Whole-Brain Connectomic Graph Model Enables Whole-Body Locomotion Control in Fruit Fly

TL;DR

This paper introduces FlyGM, a biologically inspired neural network model based on the complete connectome of a fruit fly's brain, enabling effective whole-body locomotion control in a simulated environment.

Contribution

It develops a connectome-based graph model for locomotion control, demonstrating its effectiveness over other neural network architectures in embodied reinforcement learning.

Findings

FlyGM achieves stable locomotion control across diverse tasks.

Connectome-based model outperforms rewired, random, and MLP graphs.
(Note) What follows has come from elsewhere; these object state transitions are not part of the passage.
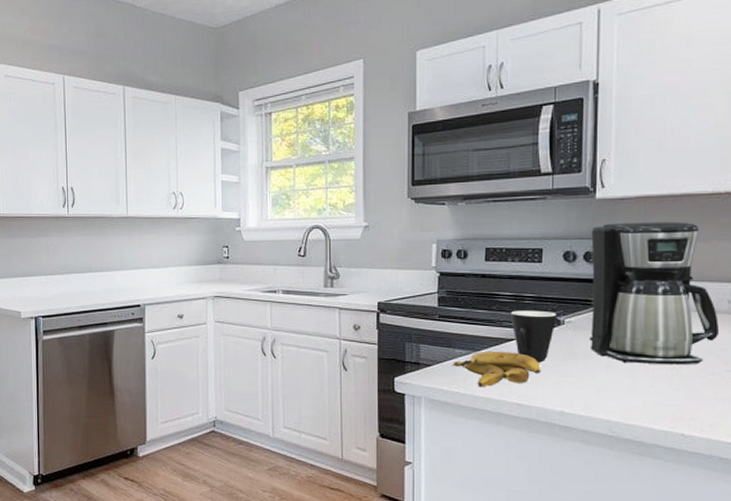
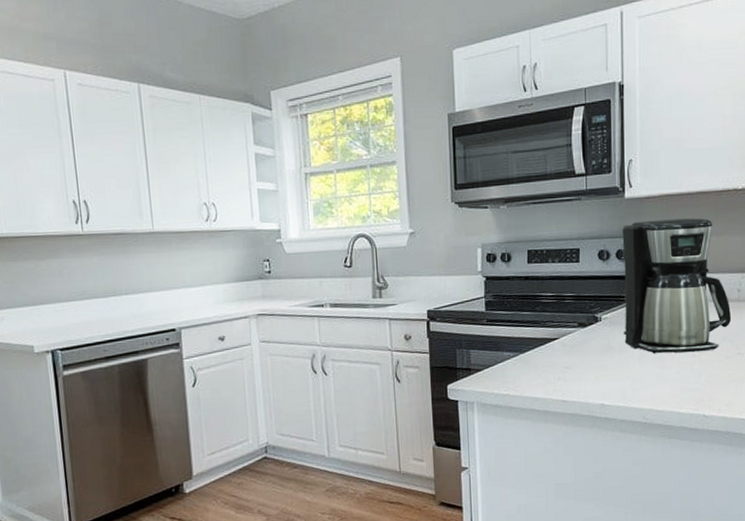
banana: present [452,352,541,388] -> none [501,351,583,388]
mug: present [511,310,557,363] -> none [553,309,595,359]

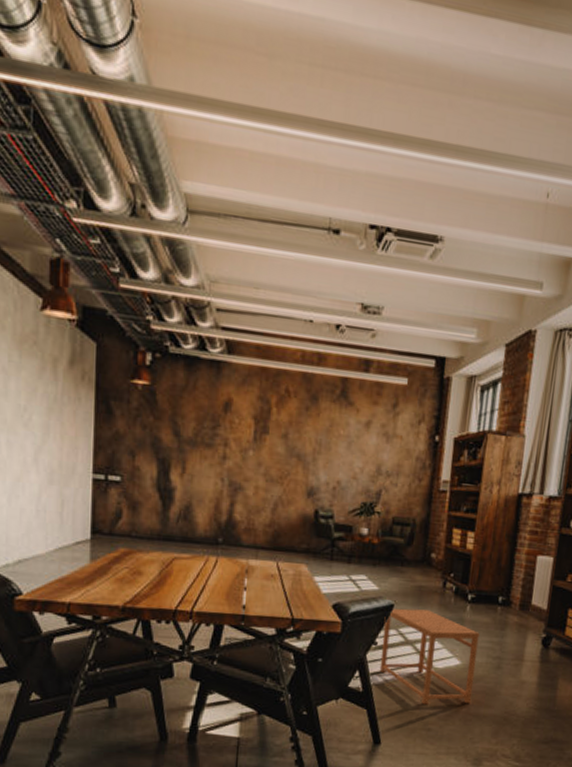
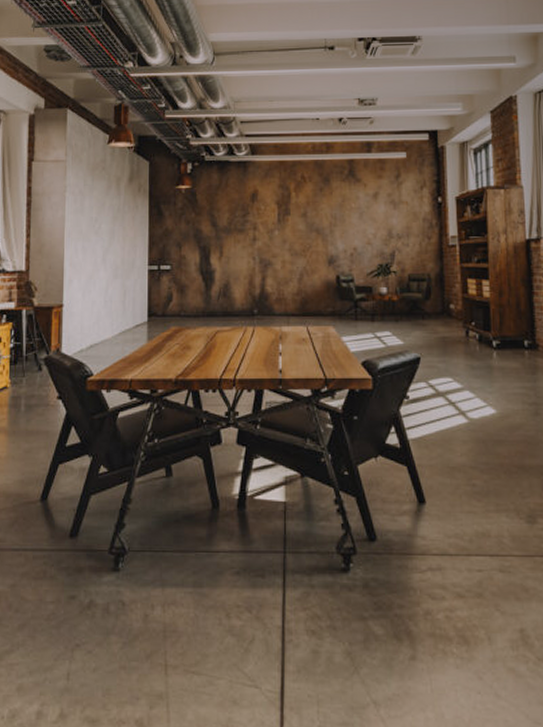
side table: present [379,608,480,705] -> none [413,360,514,458]

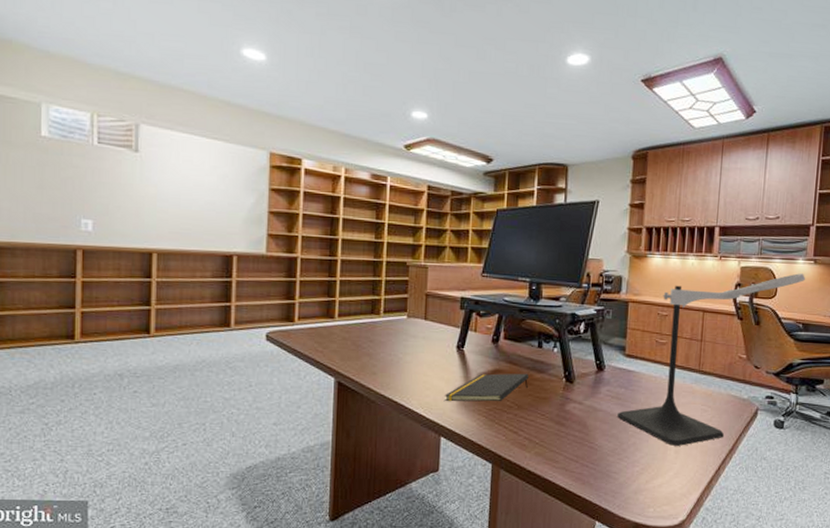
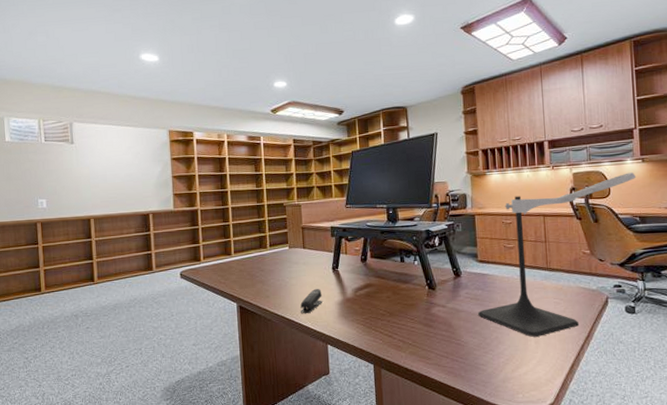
stapler: none [413,368,442,399] -> present [300,288,323,314]
notepad: present [444,373,529,402] -> none [326,285,396,314]

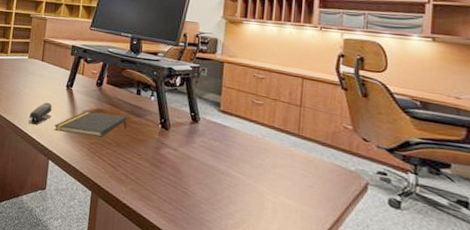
notepad: none [326,285,396,314] -> present [53,111,127,137]
speaker stand: present [478,172,637,337] -> none [211,49,423,208]

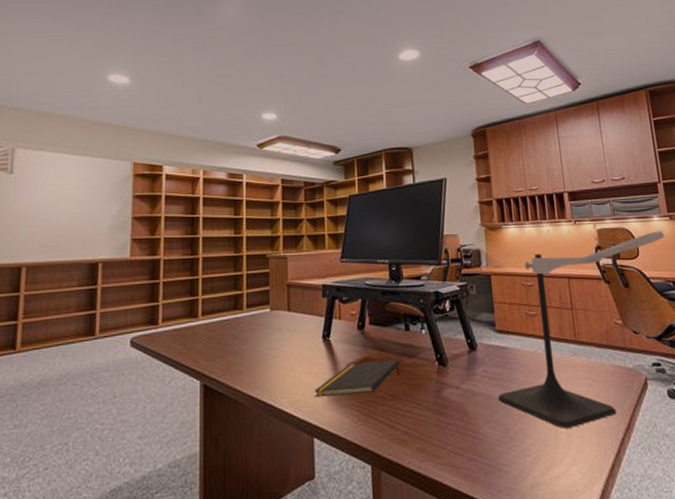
stapler: present [28,102,52,125] -> none [281,362,310,396]
speaker stand: none [211,49,423,208] -> present [498,231,666,428]

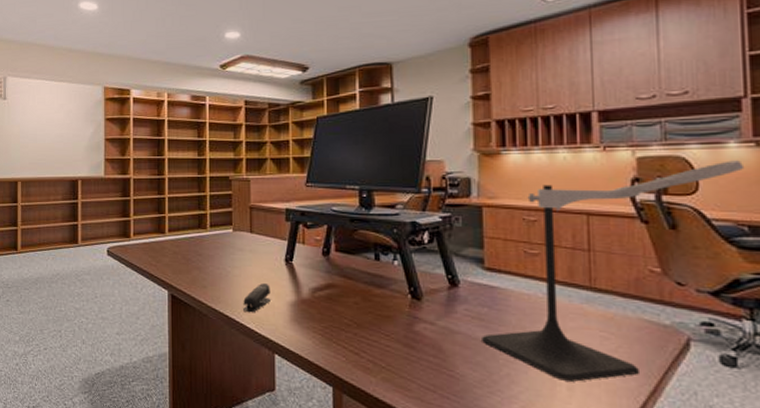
stapler: none [281,362,310,396] -> present [243,282,272,313]
notepad: present [313,359,400,397] -> none [275,288,367,319]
Higher sample efficiency and performance with FlyGM.

Abstract

Whole-brain biological neural networks naturally support the learning and control of whole-body movements. However, the use of brain connectomes as neural network controllers in embodied reinforcement learning remains unexplored. We investigate using the exact neural architecture of an adult fruit fly's brain for the control of its body movement. We develop Fly-connectomic Graph Model (FlyGM), whose static structure is identical to the complete connectome of an adult Drosophila for whole-body locomotion control. To perform dynamical control, FlyGM represents the static connectome as a directed message-passing graph to impose a biologically grounded information flow from sensory inputs to motor outputs. Integrated with a biomechanical fruit fly model, our method achieves stable control across diverse locomotion tasks without task-specific architectural tuning. To verify the structural advantages of the connectome-based model, we compare it against a degree-preserving rewired graph, a random graph, and multilayer perceptrons, showing that FlyGM yields higher sample efficiency and superior performance. This work demonstrates that static brain connectomes can be transformed to instantiate effective neural policy for embodied learning of movement control.